# [What is needed]
Only these lines of the data below are wanted: the one with "you love?_ |", the one with "# Recommended Repos", and any lines between them, each repeated exactly.

# [Provided records]
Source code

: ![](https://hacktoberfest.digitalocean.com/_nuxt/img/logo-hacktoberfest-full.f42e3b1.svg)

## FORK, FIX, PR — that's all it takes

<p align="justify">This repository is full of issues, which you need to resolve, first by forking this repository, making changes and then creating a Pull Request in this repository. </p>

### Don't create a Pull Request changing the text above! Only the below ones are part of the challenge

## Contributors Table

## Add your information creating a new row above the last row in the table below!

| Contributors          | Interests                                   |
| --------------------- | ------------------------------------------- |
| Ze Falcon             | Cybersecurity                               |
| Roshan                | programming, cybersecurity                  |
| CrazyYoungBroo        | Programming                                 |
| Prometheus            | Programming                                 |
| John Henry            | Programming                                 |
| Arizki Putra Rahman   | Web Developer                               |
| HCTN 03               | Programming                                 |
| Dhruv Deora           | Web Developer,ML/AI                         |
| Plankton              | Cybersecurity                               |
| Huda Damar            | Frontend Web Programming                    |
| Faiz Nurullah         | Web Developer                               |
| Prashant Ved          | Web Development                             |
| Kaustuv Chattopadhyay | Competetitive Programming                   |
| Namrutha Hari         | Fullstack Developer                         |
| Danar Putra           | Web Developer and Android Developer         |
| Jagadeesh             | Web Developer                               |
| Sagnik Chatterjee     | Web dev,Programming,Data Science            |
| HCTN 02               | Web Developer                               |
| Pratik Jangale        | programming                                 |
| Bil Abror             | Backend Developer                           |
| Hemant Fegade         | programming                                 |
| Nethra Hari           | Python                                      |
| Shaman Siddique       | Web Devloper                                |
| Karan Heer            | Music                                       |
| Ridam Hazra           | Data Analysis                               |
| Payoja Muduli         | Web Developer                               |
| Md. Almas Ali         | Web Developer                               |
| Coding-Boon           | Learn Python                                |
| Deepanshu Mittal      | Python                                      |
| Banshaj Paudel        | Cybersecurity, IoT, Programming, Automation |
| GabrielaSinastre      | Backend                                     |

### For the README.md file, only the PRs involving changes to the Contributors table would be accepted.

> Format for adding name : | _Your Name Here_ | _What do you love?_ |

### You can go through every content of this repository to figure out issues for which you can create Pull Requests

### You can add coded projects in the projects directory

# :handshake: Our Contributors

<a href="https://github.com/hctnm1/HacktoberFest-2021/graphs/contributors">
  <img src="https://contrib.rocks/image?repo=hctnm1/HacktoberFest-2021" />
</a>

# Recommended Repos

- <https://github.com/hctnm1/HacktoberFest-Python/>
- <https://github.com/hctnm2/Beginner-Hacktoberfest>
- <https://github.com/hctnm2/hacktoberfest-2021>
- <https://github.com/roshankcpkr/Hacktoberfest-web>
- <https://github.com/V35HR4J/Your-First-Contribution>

# [Output for this exercise]
> Format for adding name : | _Your Name Here_ | _What do you love?_ |

### You can go through every content of this repository to figure out issues for which you can create Pull Requests

### You can add coded projects in the projects directory

# :handshake: Our Contributors

<a href="https://github.com/hctnm1/HacktoberFest-2021/graphs/contributors">
  <img src="https://contrib.rocks/image?repo=hctnm1/HacktoberFest-2021" />
</a>

# Recommended Repos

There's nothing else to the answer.